Ingegner Capra, il piano del Prefetto Dessì prevede controlli serrati e un focus totale sull’antincendio. Dal suo osservatorio tecnico, qual è lo stato di salute dei locali cagliaritani?
«Con la massima sincerità professionale, devo ammettere che, purtroppo, molti locali non sono perfettamente a norma. Spesso non accade per malafede, ma per una sottovalutazione del rischio o per il ricorso a consulenze superficiali. Il piano annunciato dal Prefetto arriva in un momento cruciale: sono certo che l’immane tragedia di Crans-Montana servirà finalmente ad aprire gli occhi a chi di dovere. Non si può più giocare con la sicurezza delle persone».
Le istituzioni parlano di una “responsabilizzazione straordinaria”. Significa che le attuali leggi non bastano?
«In realtà le leggi, soprattutto quelle antincendio, ci sono e sono chiare. Quello che è mancato a volte è il senso di urgenza nell’applicarle. Ora i controlli coordinati tra Vigili del Fuoco, Forze dell’Ordine e Ispettorato del Lavoro sono la risposta concreta. Questa responsabilizzazione deve trasformarsi in azioni immediate: verifiche impiantistiche e formazione seria del personale. Da padre, prima ancora che da professionista, e da titolare della “De Gioannis Antincendio e Sicurezza”, dico che è l’unica strada per permettere ai nostri figli di divertirsi in serenità».
Cosa rischia oggi un imprenditore del settore che sceglie di non adeguarsi tempestivamente?

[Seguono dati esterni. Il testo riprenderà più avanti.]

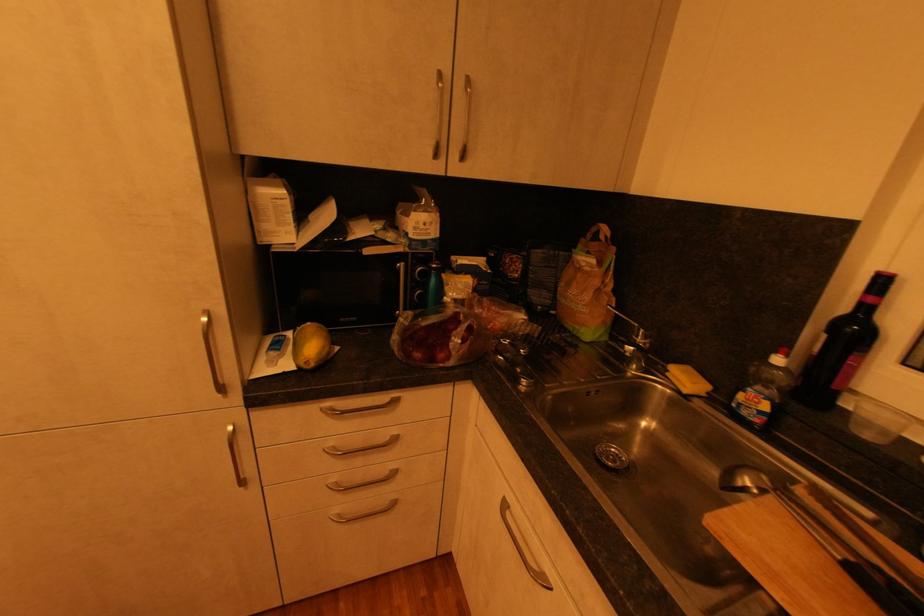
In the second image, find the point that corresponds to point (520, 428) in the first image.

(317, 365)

«Rischia il futuro della sua attività, ma soprattutto la vita dei suoi clienti. Il mio consiglio pratico è di non aspettare che siano i controlli a bussare alla porta: fatevi trovare pronti. Investire in sicurezza oggi non è un costo, è l’unica garanzia. Questo momento storico deve segnare una svolta definitiva e noi professionisti siamo qui per supportare questo cambiamento con competenza e con la passione di chi, ogni giorno, ci mette la faccia».